■ **Задание**:
Превратите строки записей от строки со словами «on this interface» до конца записей включительно в таблицу Markdown со столбцами «№» и «Строка». Пустые строки не включайте.

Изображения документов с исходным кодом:
════════
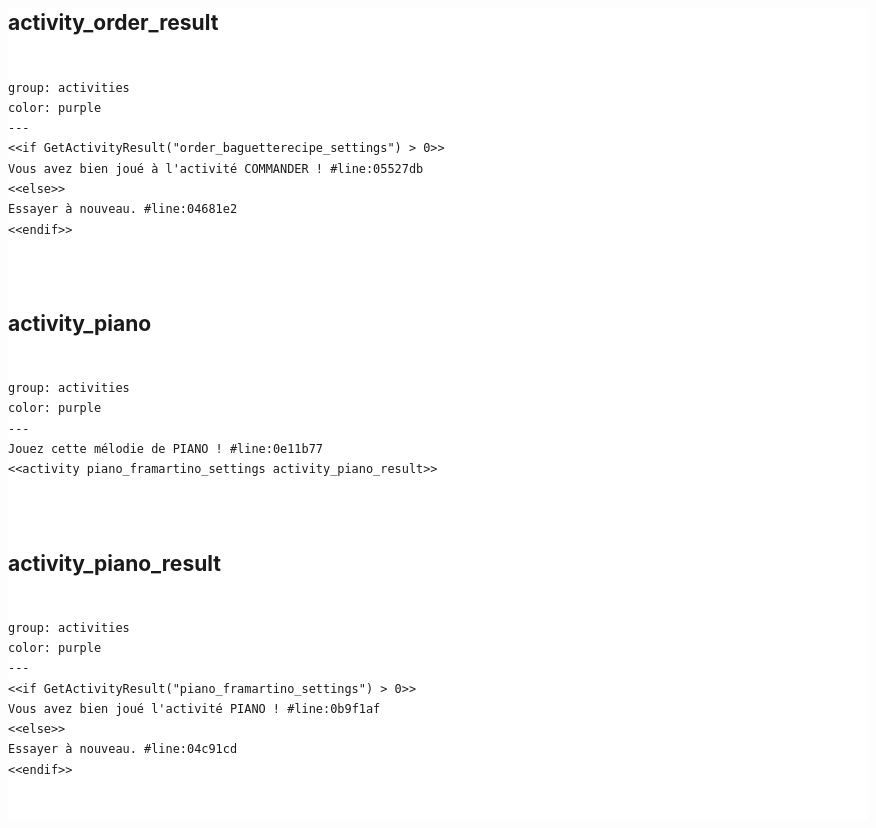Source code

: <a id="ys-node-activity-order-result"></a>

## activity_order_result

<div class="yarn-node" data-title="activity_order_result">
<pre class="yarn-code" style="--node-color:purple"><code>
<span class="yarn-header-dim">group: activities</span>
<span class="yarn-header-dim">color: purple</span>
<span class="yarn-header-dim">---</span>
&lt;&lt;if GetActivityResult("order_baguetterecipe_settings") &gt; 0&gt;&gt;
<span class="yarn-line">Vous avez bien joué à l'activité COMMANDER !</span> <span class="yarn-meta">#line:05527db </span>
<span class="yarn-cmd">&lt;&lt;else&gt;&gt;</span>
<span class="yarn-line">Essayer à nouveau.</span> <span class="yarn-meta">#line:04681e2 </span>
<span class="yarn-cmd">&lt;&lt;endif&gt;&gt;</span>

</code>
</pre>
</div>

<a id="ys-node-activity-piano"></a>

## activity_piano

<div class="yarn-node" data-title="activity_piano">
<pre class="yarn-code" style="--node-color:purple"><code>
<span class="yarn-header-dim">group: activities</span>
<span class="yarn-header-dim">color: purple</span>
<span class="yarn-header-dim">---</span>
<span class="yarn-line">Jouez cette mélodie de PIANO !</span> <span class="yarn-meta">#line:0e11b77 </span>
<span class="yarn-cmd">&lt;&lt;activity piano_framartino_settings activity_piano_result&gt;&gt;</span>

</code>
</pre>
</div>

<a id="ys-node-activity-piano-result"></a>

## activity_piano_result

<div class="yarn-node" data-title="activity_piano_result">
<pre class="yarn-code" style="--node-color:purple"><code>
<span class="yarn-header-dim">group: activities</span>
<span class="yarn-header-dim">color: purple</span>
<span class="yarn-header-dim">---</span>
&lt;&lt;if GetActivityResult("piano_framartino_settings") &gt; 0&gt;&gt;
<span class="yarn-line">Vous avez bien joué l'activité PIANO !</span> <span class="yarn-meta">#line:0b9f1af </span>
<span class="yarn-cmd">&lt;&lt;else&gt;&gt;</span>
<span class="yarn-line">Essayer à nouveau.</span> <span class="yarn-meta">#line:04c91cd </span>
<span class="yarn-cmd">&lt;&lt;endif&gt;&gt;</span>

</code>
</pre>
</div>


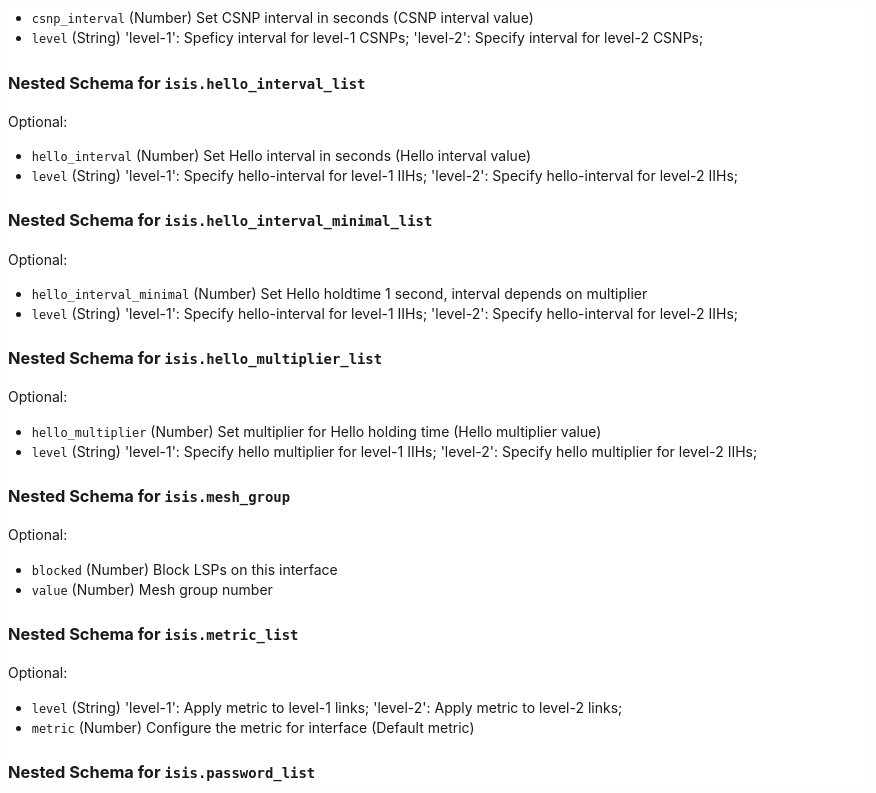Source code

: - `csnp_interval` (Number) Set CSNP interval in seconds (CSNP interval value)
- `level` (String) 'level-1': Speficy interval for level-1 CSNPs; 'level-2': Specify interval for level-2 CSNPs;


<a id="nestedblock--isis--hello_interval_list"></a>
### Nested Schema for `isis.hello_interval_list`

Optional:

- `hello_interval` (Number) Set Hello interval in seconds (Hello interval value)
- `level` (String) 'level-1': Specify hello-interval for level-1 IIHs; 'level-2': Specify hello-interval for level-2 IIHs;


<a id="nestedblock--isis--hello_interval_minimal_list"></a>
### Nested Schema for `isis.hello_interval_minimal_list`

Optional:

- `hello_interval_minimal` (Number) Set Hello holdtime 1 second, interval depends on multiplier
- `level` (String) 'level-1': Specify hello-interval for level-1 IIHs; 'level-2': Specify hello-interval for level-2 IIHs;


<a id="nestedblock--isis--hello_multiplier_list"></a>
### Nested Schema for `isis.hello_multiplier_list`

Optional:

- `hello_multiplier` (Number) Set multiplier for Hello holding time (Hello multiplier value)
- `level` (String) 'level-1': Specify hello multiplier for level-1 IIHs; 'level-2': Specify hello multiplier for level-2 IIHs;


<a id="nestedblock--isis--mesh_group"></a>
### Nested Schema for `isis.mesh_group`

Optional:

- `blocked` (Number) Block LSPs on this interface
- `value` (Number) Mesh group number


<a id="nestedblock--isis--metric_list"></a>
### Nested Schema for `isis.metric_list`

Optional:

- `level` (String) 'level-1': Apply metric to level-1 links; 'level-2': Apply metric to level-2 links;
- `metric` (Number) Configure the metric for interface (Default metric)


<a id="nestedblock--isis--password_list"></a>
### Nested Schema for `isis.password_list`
════════
■ **Ответ**:
| № | Строка |
|---|---|
| 1 | - `blocked` (Number) Block LSPs on this interface |
| 2 | - `value` (Number) Mesh group number |
| 3 | <a id="nestedblock--isis--metric_list"></a> |
| 4 | ### Nested Schema for `isis.metric_list` |
| 5 | Optional: |
| 6 | - `level` (String) 'level-1': Apply metric to level-1 links; 'level-2': Apply metric to level-2 links; |
| 7 | - `metric` (Number) Configure the metric for interface (Default metric) |
| 8 | <a id="nestedblock--isis--password_list"></a> |
| 9 | ### Nested Schema for `isis.password_list` |